David Baker has been involved with the USA since childhood. First attending a US school in England and then studying in the US under a scholarship program sponsored by Senator Clinton P Anderson. He returned to the USA and worked for NASA on various programs from Gemini to the SpaceShuttle. He was present in mission control in 1970 and witnessed the drama of Apollo 13 first hand.
He joined the British Interplanetary Society in 1965, published his first article in the society’s journal Spaceflight in 1969 and since 2011 has been the editor of that very journal -Spaceflight. To date, he has published a remarkable 110 books by the close of 2018 with a few more in the pipeline for 2019 to mark the fiftieth anniversary of Apollo 11.
(Note – following questions on the veracity of his Phd, David Baker resigned from the BIS as the editor of Spaceflight on 25th March 2021.)
In this episode, we talk about the current status of the space programme in the US and the changing role of NASA.

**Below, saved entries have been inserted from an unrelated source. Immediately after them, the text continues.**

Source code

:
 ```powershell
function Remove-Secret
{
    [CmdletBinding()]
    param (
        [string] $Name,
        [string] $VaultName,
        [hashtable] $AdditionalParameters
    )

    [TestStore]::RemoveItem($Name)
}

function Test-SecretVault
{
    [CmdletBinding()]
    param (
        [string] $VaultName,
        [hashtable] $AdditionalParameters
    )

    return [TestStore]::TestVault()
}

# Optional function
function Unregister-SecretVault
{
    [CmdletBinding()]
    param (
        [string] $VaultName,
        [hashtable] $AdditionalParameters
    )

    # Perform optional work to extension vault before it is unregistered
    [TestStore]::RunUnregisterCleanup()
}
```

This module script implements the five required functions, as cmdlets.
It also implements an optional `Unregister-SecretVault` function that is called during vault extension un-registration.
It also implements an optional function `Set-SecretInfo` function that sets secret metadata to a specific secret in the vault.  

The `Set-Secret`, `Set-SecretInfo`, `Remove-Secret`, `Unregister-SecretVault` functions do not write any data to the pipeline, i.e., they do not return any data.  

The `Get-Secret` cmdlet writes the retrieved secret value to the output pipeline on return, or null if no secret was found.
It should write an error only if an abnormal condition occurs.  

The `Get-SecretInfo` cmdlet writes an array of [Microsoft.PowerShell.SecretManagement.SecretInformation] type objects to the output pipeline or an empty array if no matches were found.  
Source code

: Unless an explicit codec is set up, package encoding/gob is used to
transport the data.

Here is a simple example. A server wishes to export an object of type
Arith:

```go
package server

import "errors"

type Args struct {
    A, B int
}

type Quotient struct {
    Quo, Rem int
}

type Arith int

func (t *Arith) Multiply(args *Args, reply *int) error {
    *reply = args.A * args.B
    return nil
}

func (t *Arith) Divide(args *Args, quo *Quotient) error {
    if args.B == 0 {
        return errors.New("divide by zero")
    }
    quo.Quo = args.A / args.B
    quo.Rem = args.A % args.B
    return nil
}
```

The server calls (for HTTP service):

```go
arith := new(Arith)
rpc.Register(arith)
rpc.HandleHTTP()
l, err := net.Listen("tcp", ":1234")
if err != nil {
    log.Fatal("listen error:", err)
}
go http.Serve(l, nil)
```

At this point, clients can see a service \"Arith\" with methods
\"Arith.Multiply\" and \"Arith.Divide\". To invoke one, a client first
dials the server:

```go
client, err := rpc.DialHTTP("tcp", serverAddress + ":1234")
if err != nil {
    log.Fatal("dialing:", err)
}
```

- The USA has not been able to launch US astronauts from the USA since the retirement of the Space Shuttle in 2011. NASA found itself in a similar position between 1975 (Apollo Soyuz Test programme) and the first Space Shuttle in 1981.
- Why NASA dropped the Ares programme and why its replacement, the Space Launch System (SLS) schedule remains unclear. The first SLS mission, uncrewed – Exploration Mission-1 (EM-1) by 2020 and the second crewed mission, Exploration Mission-2 (EM-2) by 2023.
- The successor to the ISS, the “Gateway” is an international project for a space station in lunar orbit. Only about a third of the size of the ISS and it will have fewer international partners.
- The gateway is seen by Russia as an American lead programme. Will Russia participate with the gateway or consider a joint Russia/China human spaceflight programme?
- China/USA cooperation in space has been prohibited
ny US law. What prospects that this will change?